Policy brief (SC/o1/19)
IN A BID TO GROW THE LOCAL content and empower local service providers, the Government of Uganda developed the Buy Uganda, Build Uganda (BUBU) Policy. This policy encourages all organizations operating in Uganda to prioritize local service providers.
However, many Ministries, Directorates, and Agencies (MDAs) source and pay for services directly to foreign companies. This practice not only leads to loss of the much needed foreign exchange without any benefit to the local economy, but it also exposes GOU to national security risks specifically cyber risks. The current approach to ‘Open International Bidding’ procurements is strategically unsustainable, exploitative and risky.
1.2 How other countries support local content
We are living in ever–changing times known as the VUCA (volatile, uncertain, complex and ambiguous) age. The fast pace of change is driven by new technologies like the Internet of Things (IoT) and Robotics which have given rise to Big Data, which drive Artificial Intelligence, Robotics, and Machine Learning. Taken together, the world is interconnected than before. These developments have given rise to cybersecurity risks.
Today, countries are prioritizing cyber weaponry and warfare capabilities to develop both offensive and defensive weapons to protect their countries.
To this end, governments use public procurement as a strategic tool for national cyberwarfare capacity building.
Unfortunately, Uganda is lagging behind this race and therefore the country could be exposed to risks of cyber attacks, intellectual property theft, and therefore losing national competitiveness in this critical national agenda arena. There is a need to change the policy over national procurements by various MDAs beyond mere due diligence.
1.3 Public procurement as a tool for National Defense
Countries now implement deliberate policies to develop locally registered companies. The strategy deployedencourages global companies to open local branches, reduces contract management costs over the project lifecycle and above all facilitates skills transfer to nationals.
The policy implemented is SIMPLE, yet effective.
PDEs are encouraged to make all procurements ‘open’ to local and international bidders. As a result, international bidders are encouraged to apply. For example in Kenya, many government tenders are available, https://www.tenders.go.ke/website, the national procurement portal. A quick check on any listed tender shows that the majority are “open tender”, indicating that they are open to all. See Figure 1.
But there is a catch.
When you download the bid document to try your luck, you find that as an International Vendor, you cannot bid directly. See Figure 2.
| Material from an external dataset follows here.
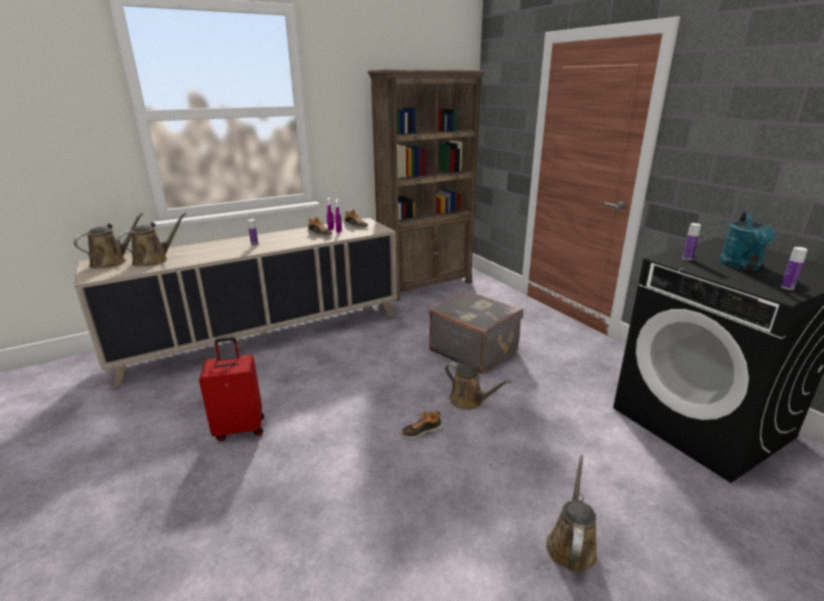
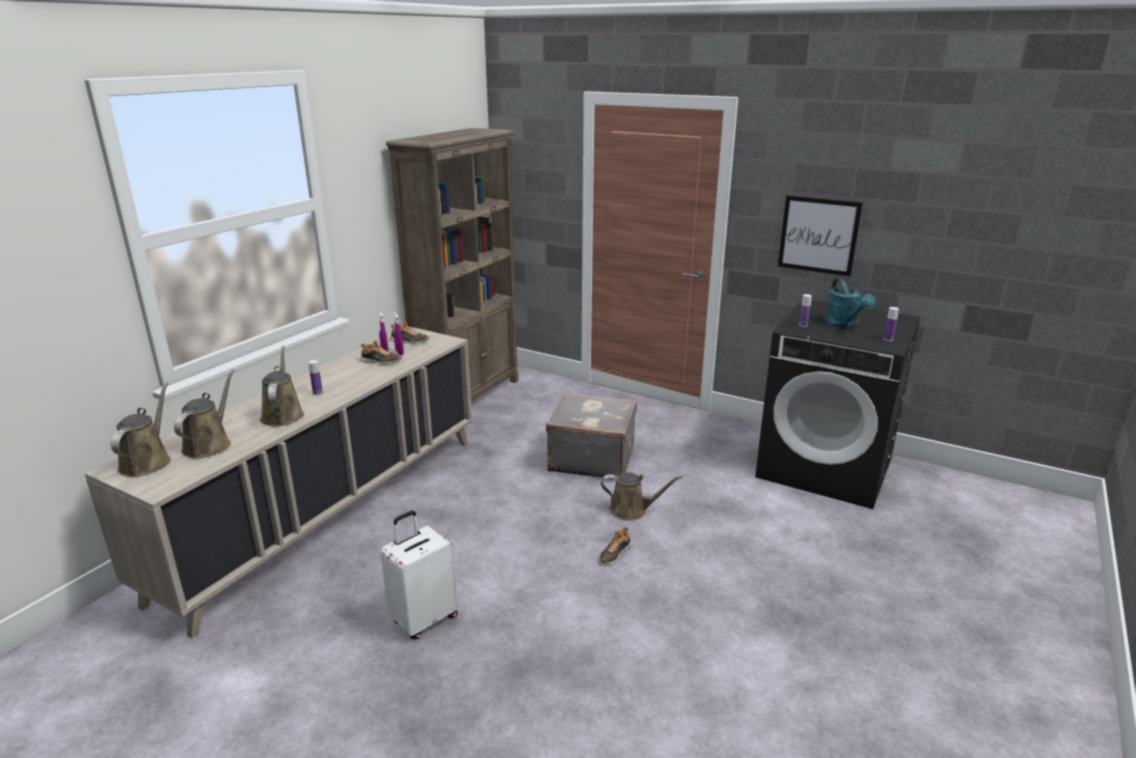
camera: 30 degrees left, 0 degrees up
red suitcase [199,337,264,441] -> white suitcase [380,511,458,639]
brown watering can [546,455,597,572] -> brown watering can moved to [260,346,304,427]
none -> picture [778,195,863,276]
As you can see in Figure 2, you must be a locally registered company to fulfill requirements MR 2, MR 3, MR 4, MR 9 and MR 10. Similar requirements apply to recently published tender, TENDER NO. CBK/011/2019-2020 is available at https://www.tenders.go.ke/website/tender/Details/VLMIOF.
The catch is that whether Tender is open to International Bidders or not, you must be a locally registered company to meet the mandatory requirements. How else can a company obtain a Certificate of Tax Compliance unless it is registered in Kenya? Other countries do the same. I am aware that Uganda too requires companies to submit such documents when bidding. Unfortunately for Uganda, this requirement seems to apply only for local contracts.
Since 2010, our firm has undertaken several projects in different African countries, Asia and UAE. In all these countries, we must offer a competitive service that no local firm can offer competitively like us. Even then, we are required to have a Trading License, VAT registration in our company names, Anti-corruption self-declaration form, and National ID for Team Leader!
Taken together, only locally registered vendors can meet such requirements. The policy has thus forced international companies to open local branches. For this reason, in Kenya, top global companies have regional offices which house local subsidiaries. And now Rwanda is sharing the spoils. Same story in Tanzania.
For my company, we have to identify a locally registered company to partnership in order to fulfill the bidding requirements. In the end, we find sharing over 40% to 50% of the net revenue from the project with the local partner, thereby spending the money in the country. Even more, we must train the local partner in the services we offer so that they can provide customer support after project setup. The contracts we sign – whether with government agencies or private companies, do not allow external consultants providing support for more than three to six months after implementation. This means we must do total knowledge transfer.
In the end, we identify a local partner. Sign a Memorandum of Understanding that compels us to train their local staff in our technologies and tools. Aware that the government spends a lot of money in project support – whereby in case of a small glitch after project setup, the Procurement and Disposal Entity (PDE) spends a lot of money in ait ticket, hotel accommodation for an external consultant. This is usually a hidden cost in contracts.